Sex sells. And longer, more explicit amounts of sex sells just as well. No one knows this more right now than controversial director Lars von Trier. But though his sex epic (forgive us, Indiewire, for stealing your accurate wording) Nymphomaniac is due to debut in Copenhagen on Christmas Day in all its hardcore glory, one and a half hours have been cut from von Trier’s original piece.
“The short version is against Lars’ own will, but he accepts it because he understands market mechanisms,” said Von Trier’s long-term producing partner Peter Aalbaek Jensen in the Danish film magazine, Filmmagasinet Ekko (as translated by The Hollywood Reporter). “You cannot make a film for more than 60 million kroners (about $11 million or £6.9 million) that is so lengthy. Five and a half hours is so extreme that it reduces market value so radically that investors would have felt they had bought a pig in a poke.”
In a later interview with AlloCine, he said that von Trier would be at liberty to determine what he would do with his extended material, as “after that (the producer’s cut), it belongs entirely to Lars Von Trier to show his personal version, why not in a large festival or in a DVD or Blu-ray Collector’s Edition?”

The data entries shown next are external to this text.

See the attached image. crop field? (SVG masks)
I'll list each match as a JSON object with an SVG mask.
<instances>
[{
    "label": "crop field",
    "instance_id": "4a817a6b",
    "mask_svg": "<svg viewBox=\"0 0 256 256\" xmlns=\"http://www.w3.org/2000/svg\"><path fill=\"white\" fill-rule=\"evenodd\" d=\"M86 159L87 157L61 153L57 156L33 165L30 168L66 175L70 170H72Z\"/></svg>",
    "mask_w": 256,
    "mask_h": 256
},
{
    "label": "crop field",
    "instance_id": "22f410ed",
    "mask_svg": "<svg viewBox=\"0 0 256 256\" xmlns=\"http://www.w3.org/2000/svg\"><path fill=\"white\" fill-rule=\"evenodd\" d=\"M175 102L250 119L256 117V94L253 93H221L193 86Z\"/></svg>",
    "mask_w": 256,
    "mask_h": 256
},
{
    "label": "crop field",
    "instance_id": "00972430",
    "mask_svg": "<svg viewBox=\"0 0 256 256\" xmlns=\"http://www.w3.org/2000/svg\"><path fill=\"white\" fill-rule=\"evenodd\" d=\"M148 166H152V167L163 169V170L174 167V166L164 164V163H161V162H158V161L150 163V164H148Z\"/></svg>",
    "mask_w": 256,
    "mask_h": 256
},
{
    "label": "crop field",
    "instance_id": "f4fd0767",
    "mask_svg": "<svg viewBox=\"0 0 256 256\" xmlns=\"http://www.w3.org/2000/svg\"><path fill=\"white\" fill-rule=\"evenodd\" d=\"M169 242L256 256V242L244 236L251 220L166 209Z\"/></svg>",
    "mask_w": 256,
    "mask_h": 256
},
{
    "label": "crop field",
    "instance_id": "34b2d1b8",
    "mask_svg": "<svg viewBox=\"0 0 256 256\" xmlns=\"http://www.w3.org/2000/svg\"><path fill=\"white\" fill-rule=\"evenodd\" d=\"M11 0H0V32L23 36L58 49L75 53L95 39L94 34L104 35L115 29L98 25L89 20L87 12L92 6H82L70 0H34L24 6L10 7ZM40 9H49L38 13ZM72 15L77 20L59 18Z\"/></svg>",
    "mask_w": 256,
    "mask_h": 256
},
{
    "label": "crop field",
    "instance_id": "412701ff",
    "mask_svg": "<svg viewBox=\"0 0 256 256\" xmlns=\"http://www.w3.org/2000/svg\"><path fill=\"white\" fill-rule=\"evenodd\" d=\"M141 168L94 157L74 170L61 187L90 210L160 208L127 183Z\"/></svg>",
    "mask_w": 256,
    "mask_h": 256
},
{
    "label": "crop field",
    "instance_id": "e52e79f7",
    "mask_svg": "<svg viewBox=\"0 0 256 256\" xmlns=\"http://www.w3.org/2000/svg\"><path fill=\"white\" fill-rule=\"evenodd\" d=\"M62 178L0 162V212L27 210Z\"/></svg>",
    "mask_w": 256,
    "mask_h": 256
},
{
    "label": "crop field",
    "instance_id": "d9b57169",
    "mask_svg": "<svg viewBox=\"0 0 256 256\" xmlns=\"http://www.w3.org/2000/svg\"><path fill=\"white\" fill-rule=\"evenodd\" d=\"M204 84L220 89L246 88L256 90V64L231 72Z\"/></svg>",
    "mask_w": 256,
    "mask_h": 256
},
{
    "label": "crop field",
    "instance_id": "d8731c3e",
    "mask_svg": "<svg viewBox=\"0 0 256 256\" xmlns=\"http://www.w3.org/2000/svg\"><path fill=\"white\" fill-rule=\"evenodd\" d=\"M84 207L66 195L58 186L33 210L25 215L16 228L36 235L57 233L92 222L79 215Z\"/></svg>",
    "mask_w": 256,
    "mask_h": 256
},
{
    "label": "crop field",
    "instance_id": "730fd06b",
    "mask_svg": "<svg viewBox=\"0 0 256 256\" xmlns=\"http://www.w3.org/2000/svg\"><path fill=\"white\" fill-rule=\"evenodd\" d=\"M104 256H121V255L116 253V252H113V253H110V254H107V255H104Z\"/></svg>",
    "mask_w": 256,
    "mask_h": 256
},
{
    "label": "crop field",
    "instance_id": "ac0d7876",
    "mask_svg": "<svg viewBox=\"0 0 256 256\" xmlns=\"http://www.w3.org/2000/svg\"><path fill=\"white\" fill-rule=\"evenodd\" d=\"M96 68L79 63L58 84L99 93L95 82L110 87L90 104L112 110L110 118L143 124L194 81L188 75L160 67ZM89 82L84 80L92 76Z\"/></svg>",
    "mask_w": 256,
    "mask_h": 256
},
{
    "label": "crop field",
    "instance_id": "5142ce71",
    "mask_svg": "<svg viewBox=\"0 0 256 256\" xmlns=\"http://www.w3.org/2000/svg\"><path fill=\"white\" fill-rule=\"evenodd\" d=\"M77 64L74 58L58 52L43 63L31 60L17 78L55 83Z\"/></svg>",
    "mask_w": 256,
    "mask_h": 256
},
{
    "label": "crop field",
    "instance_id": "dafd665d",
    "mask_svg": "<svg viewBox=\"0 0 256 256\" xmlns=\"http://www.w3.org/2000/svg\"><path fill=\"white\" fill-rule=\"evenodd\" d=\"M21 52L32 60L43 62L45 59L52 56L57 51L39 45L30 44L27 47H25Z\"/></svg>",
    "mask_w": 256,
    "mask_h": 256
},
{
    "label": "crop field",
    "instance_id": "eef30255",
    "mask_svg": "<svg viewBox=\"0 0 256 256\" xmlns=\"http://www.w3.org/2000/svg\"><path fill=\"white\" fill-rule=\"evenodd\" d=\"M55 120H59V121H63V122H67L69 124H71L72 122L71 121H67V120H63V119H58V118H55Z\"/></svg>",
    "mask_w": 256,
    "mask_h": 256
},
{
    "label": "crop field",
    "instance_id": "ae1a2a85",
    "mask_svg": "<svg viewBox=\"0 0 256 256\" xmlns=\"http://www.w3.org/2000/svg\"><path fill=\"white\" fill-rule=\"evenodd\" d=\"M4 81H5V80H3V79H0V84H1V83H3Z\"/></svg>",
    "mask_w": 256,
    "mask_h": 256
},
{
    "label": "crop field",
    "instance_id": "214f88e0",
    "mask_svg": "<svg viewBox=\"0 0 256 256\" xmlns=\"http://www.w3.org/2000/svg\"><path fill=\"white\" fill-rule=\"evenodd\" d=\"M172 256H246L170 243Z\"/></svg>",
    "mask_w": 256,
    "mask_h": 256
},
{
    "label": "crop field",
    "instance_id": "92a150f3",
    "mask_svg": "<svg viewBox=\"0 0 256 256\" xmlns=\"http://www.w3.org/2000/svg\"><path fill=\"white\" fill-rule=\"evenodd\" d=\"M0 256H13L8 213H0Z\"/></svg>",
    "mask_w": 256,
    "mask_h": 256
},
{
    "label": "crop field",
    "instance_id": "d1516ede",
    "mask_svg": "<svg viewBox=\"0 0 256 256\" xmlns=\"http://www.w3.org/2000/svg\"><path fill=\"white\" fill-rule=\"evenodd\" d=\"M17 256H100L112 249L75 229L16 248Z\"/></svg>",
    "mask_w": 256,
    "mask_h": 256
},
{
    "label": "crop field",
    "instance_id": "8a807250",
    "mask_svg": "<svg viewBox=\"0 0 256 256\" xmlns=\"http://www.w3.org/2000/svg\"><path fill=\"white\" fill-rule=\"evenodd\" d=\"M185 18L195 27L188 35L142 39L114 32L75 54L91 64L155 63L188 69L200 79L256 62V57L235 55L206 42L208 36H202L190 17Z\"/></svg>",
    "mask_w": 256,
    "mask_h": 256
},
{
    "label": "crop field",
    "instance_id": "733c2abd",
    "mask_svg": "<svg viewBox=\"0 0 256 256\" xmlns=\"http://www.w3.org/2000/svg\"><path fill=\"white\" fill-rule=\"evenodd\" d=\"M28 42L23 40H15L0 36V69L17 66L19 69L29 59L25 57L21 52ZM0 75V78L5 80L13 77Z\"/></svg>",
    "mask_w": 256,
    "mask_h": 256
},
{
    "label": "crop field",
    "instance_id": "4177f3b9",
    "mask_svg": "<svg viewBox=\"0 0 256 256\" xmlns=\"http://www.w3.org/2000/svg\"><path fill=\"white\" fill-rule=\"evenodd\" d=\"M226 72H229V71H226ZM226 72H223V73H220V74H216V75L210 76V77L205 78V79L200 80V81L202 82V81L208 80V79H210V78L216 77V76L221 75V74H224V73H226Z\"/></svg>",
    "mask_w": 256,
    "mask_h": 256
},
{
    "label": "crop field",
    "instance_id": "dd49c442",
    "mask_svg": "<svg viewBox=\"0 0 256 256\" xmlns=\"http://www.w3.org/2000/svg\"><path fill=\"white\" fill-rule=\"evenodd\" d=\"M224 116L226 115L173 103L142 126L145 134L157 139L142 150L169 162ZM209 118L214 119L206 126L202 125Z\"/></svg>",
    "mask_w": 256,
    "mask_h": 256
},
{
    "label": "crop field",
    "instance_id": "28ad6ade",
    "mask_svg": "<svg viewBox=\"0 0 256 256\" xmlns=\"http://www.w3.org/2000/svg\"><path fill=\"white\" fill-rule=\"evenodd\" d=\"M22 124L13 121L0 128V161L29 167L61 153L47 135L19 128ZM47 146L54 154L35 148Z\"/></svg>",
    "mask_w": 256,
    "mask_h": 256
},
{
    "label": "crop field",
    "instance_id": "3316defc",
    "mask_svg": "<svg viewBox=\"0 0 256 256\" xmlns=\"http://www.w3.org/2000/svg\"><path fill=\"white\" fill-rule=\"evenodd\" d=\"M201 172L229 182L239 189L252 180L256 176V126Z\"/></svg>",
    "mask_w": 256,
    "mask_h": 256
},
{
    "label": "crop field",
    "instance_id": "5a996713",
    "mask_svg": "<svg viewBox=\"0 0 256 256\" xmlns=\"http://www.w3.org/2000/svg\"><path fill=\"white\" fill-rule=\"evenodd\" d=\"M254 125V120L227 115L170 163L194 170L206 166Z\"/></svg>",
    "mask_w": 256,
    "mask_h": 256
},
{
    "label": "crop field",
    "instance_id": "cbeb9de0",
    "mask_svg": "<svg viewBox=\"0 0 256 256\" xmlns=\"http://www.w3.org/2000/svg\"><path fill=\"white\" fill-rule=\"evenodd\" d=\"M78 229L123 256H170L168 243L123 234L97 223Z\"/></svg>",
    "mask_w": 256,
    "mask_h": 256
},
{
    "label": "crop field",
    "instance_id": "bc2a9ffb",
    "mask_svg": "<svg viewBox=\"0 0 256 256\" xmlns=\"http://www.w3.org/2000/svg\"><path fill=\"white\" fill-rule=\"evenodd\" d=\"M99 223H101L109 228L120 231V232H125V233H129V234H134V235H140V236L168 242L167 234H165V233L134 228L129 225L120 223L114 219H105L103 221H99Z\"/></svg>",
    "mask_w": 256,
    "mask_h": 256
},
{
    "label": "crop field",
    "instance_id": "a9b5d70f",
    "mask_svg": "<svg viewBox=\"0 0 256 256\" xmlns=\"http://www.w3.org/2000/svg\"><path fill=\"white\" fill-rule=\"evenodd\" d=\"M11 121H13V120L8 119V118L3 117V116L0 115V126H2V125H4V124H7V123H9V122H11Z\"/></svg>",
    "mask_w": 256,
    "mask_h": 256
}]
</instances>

He added that “It does exist, a version that’s 5 1/2 hours long, and it contains deeply explicit scenes, but it’s not yet finished and cannot be projected in normal conditions. Moreover, nobody in our camp has seen it.”
So as for now, it appears the only version of Nymphomaniac that you’ll be seeing in the cinemas is the four-hour cut. But who knows what will happen? There’s every possibility of von Trier dropping his extended piece on us in all its bare glory at some point in the future.
And yes, that pun was fully intended.